DATA SECTION:
========================

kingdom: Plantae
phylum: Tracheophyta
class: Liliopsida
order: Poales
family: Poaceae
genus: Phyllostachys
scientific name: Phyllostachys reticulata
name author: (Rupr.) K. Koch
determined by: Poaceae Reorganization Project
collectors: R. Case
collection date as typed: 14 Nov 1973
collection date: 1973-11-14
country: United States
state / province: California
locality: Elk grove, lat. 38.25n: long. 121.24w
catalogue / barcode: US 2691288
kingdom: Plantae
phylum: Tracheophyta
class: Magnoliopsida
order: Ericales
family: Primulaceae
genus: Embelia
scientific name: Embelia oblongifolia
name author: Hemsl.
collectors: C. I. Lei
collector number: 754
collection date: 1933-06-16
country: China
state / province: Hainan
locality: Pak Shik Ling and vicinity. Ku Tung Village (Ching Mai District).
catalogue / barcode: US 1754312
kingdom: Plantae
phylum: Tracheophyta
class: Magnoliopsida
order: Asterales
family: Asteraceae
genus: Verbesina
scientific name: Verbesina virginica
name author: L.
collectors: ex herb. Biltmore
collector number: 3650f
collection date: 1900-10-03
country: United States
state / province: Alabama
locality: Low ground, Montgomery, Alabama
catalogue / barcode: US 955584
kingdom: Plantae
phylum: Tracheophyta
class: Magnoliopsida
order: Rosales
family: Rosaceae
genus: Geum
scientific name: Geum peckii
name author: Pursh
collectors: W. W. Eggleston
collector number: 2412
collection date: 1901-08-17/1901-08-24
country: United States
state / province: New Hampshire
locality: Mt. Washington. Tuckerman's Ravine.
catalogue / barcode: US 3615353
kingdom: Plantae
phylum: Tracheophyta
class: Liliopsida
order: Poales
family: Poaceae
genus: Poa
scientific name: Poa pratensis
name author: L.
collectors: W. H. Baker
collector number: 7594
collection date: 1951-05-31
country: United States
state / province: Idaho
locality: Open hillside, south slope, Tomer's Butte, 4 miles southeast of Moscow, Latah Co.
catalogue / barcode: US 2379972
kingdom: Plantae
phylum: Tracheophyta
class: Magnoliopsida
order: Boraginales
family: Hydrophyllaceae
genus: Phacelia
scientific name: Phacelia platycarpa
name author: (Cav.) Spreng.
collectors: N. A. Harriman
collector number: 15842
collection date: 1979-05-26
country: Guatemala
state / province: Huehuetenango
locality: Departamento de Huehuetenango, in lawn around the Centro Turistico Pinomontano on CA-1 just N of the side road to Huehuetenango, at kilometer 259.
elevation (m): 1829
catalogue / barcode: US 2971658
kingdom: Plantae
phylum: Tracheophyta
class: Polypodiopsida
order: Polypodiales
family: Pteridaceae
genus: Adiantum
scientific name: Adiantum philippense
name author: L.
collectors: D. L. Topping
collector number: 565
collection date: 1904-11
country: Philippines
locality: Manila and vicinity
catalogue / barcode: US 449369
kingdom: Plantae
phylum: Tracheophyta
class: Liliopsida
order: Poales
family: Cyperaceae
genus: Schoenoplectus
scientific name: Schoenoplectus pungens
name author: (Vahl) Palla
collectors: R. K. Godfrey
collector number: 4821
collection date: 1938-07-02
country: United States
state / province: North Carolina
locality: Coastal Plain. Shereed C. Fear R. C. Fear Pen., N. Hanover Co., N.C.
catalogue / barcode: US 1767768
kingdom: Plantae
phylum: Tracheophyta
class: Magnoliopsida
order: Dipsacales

========================

TASK:
Reproduce the part of the listing that opens with its first line and closes with the line containing "locality: Low ground, Montgomery, Alabama", changing every "collectors" to "collected by" and leaving all else intact.

EXERCISE SOLUTION:
kingdom: Plantae
phylum: Tracheophyta
class: Liliopsida
order: Poales
family: Poaceae
genus: Phyllostachys
scientific name: Phyllostachys reticulata
name author: (Rupr.) K. Koch
determined by: Poaceae Reorganization Project
collected by: R. Case
collection date as typed: 14 Nov 1973
collection date: 1973-11-14
country: United States
state / province: California
locality: Elk grove, lat. 38.25n: long. 121.24w
catalogue / barcode: US 2691288
kingdom: Plantae
phylum: Tracheophyta
class: Magnoliopsida
order: Ericales
family: Primulaceae
genus: Embelia
scientific name: Embelia oblongifolia
name author: Hemsl.
collected by: C. I. Lei
collector number: 754
collection date: 1933-06-16
country: China
state / province: Hainan
locality: Pak Shik Ling and vicinity. Ku Tung Village (Ching Mai District).
catalogue / barcode: US 1754312
kingdom: Plantae
phylum: Tracheophyta
class: Magnoliopsida
order: Asterales
family: Asteraceae
genus: Verbesina
scientific name: Verbesina virginica
name author: L.
collected by: ex herb. Biltmore
collector number: 3650f
collection date: 1900-10-03
country: United States
state / province: Alabama
locality: Low ground, Montgomery, Alabama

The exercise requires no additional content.